Tuesday, October 27, 2009

You Can't Have It Both Ways

I could have predicted that this was going to happen after the Tsuu T'ina band rejected the last agreement with the City of Calgary to build a ring road across Tsuu T'ina lands.

In an Oct. 2 letter obtained by the Herald, Big Plume says the tribe has the right to be consulted on "any and all actions or decisions that impact on the Treaty and Aboriginal Rights of Tsuu T'ina Nation. . . . Any interference by the City of Calgary of Tsuu T'ina Nation's rights to enter and leave its lands at any point along Tsuu T'ina Nation boundaries constitutes a breach of our rights under Treaty No. 7."

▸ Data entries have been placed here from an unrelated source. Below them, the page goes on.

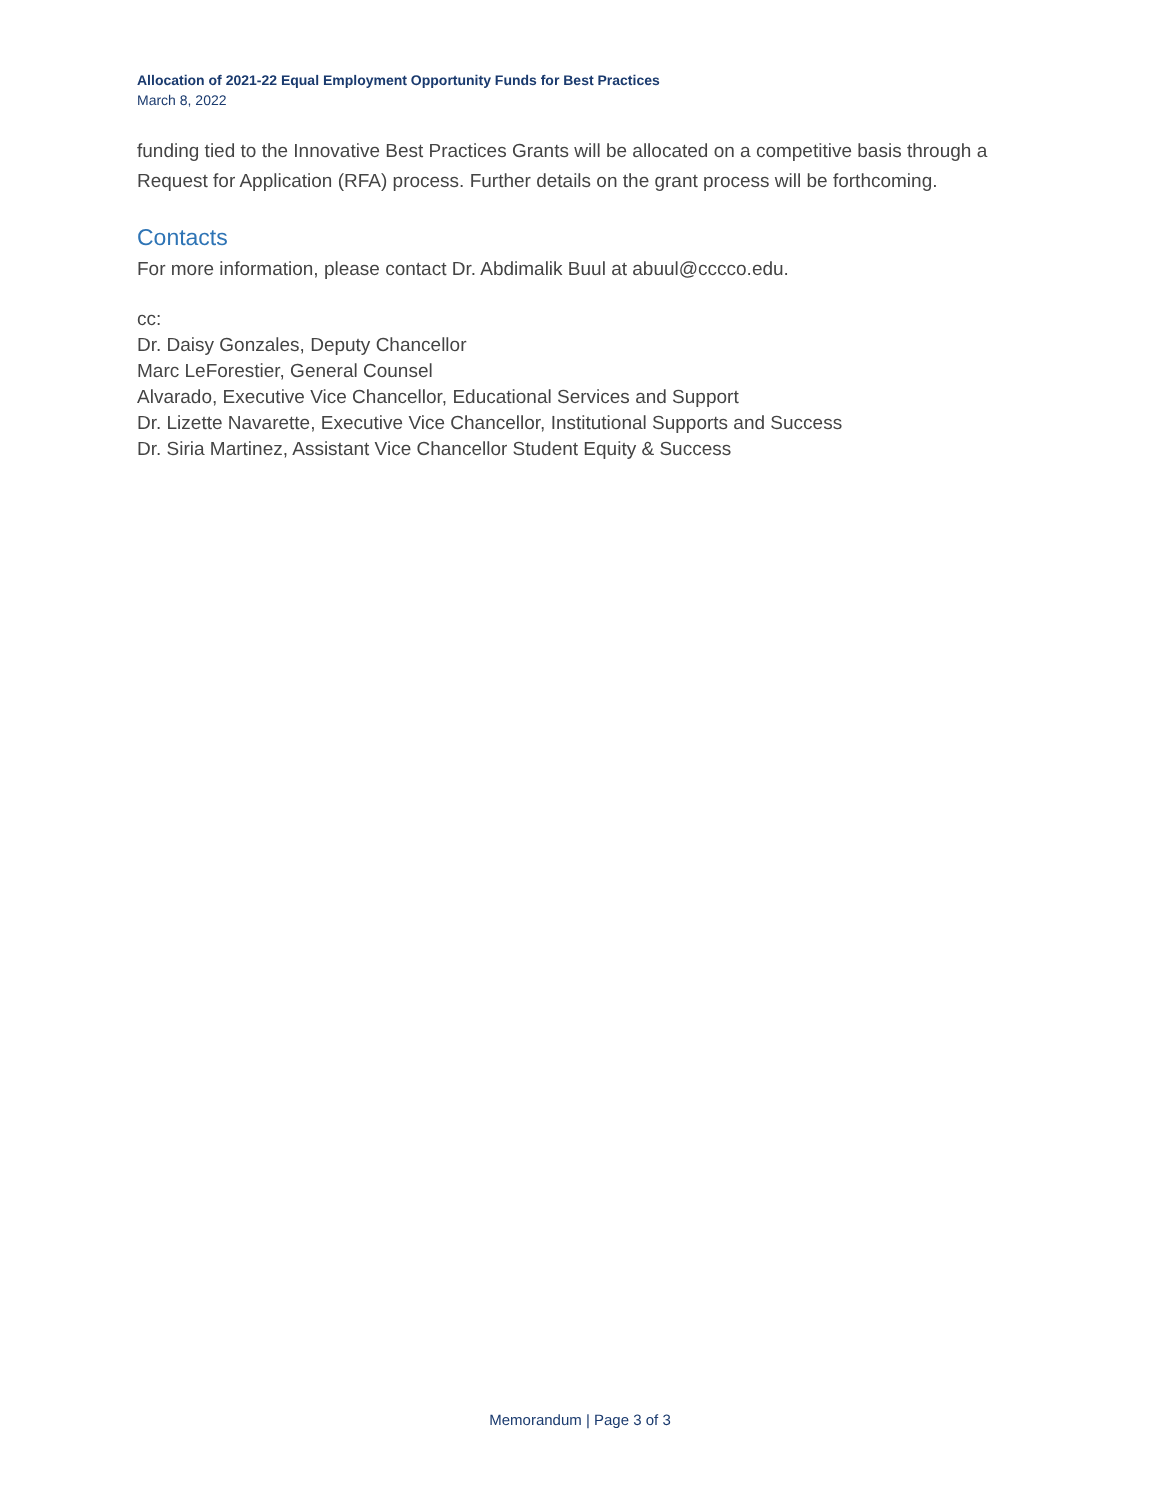Allocation of 2021-22 Equal Employment Opportunity Funds for Best Practices
March 8, 2022
funding tied to the Innovative Best Practices Grants will be allocated on a competitive basis through a Request for Application (RFA) process. Further details on the grant process will be forthcoming.
Contacts
For more information, please contact Dr. Abdimalik Buul at abuul@cccco.edu.
cc:
Dr. Daisy Gonzales, Deputy Chancellor
Marc LeForestier, General Counsel
Alvarado, Executive Vice Chancellor, Educational Services and Support
Dr. Lizette Navarette, Executive Vice Chancellor, Institutional Supports and Success
Dr. Siria Martinez, Assistant Vice Chancellor Student Equity & Success
Memorandum | Page 3 of 3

I have a newsflash for the Tsuu T'ina band - Calgary has a problem, and they're right smack in the middle of it. Negotiations have been ongoing with the Tsuu T'ina for decades over the alignment of a ring road. Every attempt the city has made to negotiate an arrangement has been nixed at one stage or another.

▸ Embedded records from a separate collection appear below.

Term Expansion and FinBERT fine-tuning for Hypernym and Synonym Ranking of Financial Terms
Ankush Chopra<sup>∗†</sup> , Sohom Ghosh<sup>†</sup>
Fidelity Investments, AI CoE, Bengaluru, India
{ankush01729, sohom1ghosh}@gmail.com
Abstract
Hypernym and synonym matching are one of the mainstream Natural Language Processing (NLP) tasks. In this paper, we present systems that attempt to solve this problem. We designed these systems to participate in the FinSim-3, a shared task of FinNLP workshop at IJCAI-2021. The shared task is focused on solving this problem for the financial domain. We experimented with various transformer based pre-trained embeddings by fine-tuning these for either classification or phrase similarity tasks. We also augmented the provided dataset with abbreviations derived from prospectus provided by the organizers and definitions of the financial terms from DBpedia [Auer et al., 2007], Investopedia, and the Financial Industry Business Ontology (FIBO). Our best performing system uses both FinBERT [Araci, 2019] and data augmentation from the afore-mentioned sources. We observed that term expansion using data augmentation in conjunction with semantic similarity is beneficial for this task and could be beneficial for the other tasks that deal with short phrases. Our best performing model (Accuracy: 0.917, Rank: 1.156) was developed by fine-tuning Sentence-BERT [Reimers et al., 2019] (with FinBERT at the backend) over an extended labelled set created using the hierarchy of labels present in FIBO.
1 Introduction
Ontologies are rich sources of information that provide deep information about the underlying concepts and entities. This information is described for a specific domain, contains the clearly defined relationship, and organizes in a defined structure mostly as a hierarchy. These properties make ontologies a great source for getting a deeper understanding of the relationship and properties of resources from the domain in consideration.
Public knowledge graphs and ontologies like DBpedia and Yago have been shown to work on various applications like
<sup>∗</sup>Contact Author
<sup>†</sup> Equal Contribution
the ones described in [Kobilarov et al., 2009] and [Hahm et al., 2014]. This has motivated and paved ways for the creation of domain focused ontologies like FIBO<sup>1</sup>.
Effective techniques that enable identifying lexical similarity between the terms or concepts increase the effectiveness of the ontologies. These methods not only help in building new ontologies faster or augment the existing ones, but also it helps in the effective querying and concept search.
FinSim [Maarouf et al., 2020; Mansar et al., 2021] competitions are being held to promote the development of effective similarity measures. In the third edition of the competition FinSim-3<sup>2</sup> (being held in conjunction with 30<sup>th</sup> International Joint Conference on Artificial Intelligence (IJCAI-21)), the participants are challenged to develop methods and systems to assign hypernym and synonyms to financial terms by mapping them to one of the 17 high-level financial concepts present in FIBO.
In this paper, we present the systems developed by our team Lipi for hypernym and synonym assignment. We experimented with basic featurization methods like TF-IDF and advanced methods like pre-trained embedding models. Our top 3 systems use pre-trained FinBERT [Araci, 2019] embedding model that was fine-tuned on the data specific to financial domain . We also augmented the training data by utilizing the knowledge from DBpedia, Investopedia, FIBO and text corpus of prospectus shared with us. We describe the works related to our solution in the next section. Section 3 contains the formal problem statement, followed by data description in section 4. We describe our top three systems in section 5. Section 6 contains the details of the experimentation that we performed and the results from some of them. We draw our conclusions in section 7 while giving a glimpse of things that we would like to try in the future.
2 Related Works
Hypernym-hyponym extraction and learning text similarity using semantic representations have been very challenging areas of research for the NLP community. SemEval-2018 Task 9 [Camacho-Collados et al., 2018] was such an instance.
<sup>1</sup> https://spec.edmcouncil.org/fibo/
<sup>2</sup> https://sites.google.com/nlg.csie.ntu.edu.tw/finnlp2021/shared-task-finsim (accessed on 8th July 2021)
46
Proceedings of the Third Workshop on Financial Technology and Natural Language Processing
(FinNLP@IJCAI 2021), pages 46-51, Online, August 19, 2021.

Now they're whining because the city's doing something "on their doorstep" without their consent? Too bad. The Tsuu T'ina band's commercialization efforts - whether it's the casino, the monster eyesore billboards along Glenmore or the Ashphalt plant (which does a lovely job of polluting the air in areas of Calgary that lie just west of the Band's land) have all been slammed in on the premise that the Tsuu T'ina don't have to play ball with Calgary (or Alberta, for that matter).

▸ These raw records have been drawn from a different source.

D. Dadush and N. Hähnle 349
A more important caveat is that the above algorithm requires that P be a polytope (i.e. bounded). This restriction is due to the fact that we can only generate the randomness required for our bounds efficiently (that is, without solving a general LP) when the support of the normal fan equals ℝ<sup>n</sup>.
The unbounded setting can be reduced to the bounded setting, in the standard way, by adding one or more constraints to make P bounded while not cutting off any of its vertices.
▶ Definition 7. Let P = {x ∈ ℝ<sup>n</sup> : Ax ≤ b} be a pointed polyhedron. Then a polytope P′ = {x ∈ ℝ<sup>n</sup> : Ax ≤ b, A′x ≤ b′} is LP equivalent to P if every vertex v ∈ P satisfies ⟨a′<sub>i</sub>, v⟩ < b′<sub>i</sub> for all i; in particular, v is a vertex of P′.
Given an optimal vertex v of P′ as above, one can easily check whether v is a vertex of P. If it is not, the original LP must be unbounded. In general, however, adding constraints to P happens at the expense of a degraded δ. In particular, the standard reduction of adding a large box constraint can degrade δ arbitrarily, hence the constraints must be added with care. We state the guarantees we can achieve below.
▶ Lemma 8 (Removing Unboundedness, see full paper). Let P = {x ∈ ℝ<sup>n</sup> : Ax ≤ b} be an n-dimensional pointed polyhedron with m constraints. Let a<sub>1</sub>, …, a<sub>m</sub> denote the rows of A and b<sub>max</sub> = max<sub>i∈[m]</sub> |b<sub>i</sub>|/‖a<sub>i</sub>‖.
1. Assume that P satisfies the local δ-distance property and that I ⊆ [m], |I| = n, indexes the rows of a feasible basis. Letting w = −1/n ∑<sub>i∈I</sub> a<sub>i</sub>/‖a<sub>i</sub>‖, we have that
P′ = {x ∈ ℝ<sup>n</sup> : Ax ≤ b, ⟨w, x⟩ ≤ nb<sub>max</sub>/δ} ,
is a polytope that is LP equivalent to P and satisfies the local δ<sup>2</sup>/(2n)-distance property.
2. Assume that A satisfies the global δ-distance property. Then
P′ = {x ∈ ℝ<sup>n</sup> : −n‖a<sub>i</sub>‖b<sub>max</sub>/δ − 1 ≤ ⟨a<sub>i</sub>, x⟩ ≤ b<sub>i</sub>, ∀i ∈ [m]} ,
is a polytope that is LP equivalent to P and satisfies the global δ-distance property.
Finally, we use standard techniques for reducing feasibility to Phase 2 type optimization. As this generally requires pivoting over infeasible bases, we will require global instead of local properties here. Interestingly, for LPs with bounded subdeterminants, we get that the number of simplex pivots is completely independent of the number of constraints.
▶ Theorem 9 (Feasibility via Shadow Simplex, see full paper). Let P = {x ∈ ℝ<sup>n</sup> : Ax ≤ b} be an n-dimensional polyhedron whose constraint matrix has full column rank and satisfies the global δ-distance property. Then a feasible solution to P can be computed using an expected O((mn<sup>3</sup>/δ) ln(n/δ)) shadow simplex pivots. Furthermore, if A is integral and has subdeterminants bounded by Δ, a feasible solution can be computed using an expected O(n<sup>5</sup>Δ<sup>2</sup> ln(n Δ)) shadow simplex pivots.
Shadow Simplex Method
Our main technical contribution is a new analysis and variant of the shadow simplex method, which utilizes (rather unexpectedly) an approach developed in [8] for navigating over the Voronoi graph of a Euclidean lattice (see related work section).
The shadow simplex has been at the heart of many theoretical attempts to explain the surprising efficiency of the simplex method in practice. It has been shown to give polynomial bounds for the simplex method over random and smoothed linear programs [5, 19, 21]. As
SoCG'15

Calgary needs to take steps to correct the traffic flow at 37 St. This is not optional, nor is it something we can afford to sit around and "discuss" for another ten years.

The city will continue to provide the tribe legal access through the Anderson Road and 37th Street intersection, he added.

"We are moving forward with the detailed design for an interchange at 37th Street and Glenmore Trail," Bronconnier said.

This should come as no surprise to anybody on the Band council - or within the band overall. Calgary has to deal with its issues - and if the Tsuu T'ina aren't prepared to be a constructive participant in the conversation, then they have nothing to complain about when the city moves forward without them.